TASK: Report the number of lines in the records below that contain the word "SQUARE", and nothing more.

DATA RECORDS:

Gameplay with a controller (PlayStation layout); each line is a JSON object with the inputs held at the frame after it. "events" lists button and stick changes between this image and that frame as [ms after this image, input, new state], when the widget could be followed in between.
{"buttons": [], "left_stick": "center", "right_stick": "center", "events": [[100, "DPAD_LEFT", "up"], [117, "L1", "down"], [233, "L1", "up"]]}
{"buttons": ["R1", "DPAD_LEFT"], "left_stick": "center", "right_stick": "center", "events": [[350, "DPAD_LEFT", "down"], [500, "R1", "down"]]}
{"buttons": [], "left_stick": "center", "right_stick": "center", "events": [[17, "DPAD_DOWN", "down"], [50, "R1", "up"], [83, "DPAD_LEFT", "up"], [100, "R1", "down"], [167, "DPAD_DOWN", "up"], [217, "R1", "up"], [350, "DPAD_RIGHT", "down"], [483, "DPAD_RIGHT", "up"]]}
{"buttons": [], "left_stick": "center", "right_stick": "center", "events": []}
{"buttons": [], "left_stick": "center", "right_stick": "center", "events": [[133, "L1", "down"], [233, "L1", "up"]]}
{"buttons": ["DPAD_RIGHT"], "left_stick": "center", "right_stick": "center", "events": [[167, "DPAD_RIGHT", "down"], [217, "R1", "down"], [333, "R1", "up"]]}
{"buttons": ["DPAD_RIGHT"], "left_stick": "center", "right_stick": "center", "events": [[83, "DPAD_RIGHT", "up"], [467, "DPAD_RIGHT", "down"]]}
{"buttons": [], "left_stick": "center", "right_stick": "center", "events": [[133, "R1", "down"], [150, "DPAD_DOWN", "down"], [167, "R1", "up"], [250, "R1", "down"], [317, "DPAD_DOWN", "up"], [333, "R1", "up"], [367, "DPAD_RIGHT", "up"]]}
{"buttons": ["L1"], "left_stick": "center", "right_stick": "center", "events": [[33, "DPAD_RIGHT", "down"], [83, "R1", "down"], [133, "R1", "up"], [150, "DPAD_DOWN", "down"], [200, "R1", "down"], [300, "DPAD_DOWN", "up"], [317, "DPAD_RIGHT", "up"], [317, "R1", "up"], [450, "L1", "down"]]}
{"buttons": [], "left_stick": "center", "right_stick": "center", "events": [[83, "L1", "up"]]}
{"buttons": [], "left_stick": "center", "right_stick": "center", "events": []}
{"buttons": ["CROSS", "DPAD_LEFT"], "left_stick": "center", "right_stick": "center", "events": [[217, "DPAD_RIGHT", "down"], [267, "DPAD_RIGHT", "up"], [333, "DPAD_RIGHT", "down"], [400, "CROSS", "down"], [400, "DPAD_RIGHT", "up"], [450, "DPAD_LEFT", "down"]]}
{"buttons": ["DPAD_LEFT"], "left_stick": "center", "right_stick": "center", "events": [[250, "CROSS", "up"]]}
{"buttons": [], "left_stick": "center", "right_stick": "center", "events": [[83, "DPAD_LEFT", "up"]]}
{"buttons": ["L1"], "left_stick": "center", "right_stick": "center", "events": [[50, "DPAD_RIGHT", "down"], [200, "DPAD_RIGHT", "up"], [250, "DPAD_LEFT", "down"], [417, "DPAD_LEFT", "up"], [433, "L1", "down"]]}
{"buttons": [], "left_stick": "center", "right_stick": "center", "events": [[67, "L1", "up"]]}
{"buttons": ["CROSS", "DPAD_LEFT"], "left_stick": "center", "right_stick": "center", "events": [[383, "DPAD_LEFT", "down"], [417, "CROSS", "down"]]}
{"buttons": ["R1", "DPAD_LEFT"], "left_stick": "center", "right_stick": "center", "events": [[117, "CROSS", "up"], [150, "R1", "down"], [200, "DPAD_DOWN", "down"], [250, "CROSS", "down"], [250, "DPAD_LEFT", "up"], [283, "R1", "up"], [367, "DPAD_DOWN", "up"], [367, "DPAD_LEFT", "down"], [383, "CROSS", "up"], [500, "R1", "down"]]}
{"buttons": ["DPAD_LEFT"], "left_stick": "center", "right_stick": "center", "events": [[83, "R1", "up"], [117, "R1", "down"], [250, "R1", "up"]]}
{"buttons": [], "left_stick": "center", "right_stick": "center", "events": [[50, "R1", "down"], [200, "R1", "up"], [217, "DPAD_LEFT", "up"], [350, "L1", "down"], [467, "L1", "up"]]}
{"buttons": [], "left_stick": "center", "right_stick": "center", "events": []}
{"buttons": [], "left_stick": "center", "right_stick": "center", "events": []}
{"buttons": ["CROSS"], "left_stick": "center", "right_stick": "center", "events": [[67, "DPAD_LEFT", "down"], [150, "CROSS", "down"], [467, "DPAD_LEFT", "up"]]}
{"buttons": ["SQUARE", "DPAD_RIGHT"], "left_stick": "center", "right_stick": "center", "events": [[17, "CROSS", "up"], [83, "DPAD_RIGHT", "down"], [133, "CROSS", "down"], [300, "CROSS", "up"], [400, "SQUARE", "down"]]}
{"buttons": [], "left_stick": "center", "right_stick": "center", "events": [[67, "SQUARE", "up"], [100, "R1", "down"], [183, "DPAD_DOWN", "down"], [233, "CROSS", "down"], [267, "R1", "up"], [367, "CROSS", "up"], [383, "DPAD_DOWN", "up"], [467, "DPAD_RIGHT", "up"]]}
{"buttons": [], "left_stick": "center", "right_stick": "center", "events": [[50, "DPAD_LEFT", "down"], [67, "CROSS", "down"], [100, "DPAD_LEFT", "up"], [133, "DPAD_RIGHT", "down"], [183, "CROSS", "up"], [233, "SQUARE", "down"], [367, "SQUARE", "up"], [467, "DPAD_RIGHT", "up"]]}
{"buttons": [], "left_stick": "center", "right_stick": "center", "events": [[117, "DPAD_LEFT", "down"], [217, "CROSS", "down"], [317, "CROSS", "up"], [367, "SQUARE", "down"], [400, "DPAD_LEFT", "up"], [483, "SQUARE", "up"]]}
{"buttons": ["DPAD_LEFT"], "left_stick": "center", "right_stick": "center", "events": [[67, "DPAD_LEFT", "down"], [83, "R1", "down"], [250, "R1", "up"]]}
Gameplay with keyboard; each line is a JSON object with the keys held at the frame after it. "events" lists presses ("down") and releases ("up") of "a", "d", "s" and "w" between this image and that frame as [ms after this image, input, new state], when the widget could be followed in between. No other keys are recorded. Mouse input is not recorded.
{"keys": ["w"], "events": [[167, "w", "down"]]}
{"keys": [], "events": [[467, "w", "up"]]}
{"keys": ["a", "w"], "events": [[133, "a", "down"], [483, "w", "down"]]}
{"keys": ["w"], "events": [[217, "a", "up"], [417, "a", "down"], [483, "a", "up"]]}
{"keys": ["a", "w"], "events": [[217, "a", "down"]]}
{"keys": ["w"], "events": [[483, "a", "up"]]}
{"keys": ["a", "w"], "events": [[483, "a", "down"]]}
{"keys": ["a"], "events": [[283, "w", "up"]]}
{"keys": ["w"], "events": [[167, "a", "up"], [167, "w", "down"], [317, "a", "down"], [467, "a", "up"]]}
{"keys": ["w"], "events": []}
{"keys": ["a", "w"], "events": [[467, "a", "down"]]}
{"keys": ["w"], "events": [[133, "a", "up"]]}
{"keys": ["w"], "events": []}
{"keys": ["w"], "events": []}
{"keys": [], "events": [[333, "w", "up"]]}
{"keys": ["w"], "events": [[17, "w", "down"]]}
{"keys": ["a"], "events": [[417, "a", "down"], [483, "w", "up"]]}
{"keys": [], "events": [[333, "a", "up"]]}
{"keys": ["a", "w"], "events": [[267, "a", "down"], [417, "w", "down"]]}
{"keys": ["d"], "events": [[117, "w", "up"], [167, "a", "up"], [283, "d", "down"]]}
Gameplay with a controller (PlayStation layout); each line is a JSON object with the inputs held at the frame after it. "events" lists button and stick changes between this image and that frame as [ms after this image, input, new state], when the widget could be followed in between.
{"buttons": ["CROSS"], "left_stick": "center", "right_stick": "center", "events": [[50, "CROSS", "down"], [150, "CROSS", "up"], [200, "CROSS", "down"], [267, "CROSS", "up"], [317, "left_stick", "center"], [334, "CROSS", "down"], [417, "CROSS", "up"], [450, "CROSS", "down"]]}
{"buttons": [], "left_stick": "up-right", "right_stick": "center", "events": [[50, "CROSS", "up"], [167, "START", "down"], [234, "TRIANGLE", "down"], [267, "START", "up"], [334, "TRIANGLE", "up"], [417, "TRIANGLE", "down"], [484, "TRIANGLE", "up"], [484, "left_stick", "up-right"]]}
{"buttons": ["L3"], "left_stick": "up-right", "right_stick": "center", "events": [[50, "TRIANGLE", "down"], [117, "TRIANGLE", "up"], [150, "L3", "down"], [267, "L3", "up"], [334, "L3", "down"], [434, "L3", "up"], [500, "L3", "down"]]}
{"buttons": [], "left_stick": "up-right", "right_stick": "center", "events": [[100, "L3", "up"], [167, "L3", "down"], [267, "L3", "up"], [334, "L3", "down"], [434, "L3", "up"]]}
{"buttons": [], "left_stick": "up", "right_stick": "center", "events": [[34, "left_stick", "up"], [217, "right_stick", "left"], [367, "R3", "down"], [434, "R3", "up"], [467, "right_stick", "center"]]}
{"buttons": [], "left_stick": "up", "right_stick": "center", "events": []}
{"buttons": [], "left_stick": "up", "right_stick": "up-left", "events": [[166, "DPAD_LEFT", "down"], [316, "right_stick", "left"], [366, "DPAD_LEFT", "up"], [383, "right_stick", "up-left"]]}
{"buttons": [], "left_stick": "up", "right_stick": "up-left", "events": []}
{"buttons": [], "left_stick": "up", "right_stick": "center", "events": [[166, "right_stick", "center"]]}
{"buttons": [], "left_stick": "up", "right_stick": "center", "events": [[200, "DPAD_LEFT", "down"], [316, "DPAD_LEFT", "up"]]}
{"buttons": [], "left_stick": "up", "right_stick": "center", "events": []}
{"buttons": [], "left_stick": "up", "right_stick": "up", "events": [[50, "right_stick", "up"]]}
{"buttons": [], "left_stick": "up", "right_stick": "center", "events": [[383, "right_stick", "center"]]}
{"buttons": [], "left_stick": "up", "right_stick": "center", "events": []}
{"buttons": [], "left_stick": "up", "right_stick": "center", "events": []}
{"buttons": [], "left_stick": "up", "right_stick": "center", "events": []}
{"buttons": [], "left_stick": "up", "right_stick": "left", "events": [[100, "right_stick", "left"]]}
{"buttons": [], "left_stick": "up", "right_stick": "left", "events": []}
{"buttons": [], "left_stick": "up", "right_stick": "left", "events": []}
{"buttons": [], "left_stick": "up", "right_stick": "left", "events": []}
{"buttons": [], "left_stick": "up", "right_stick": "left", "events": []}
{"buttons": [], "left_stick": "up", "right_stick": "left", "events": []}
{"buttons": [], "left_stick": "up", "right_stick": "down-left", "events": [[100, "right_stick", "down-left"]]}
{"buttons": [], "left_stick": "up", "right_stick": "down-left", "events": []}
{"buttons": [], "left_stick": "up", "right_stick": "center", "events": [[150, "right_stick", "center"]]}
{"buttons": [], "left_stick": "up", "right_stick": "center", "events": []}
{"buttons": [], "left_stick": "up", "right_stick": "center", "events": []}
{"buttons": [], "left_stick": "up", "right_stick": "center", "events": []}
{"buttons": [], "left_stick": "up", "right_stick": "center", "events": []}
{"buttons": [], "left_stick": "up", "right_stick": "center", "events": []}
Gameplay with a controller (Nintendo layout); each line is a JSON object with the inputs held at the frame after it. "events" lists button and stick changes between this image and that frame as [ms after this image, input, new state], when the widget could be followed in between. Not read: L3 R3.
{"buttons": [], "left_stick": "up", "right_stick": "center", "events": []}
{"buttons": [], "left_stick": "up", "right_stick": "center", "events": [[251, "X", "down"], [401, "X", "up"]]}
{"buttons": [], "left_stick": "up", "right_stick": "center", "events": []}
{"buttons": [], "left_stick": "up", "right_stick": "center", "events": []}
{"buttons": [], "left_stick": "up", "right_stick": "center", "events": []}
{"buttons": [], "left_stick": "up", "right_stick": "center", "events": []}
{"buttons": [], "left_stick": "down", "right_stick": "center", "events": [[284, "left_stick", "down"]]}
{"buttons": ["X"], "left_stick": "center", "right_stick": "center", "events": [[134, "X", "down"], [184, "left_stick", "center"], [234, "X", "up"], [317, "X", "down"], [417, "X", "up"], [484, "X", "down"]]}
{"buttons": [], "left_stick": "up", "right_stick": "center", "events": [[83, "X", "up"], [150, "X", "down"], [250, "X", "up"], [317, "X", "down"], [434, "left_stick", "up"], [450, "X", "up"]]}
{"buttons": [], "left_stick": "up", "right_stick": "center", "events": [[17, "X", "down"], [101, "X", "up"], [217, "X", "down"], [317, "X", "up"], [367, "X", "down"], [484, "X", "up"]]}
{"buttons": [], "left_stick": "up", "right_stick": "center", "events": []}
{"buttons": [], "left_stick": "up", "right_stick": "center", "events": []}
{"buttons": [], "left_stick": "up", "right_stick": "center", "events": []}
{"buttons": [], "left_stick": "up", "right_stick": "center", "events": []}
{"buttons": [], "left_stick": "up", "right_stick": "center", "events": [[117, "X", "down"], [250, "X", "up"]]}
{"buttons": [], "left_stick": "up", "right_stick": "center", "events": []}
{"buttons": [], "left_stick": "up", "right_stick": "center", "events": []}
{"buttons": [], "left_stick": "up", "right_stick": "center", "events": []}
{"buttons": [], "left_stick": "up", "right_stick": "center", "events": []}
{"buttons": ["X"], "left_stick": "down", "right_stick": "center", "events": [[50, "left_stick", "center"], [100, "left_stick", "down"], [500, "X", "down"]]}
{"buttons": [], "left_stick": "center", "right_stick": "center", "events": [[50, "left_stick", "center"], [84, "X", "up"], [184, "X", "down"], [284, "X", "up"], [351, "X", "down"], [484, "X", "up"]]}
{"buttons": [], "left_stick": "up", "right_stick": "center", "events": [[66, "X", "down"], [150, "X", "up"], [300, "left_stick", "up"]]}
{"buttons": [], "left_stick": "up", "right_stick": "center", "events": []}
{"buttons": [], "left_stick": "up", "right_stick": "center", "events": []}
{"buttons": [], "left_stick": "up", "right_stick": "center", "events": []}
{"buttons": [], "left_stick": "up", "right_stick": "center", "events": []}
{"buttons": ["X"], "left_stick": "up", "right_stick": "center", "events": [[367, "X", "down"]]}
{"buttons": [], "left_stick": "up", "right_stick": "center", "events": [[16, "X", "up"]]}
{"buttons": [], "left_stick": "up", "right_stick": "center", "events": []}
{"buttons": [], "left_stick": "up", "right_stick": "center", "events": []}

RESULT FOR THIS EXERCISE: 4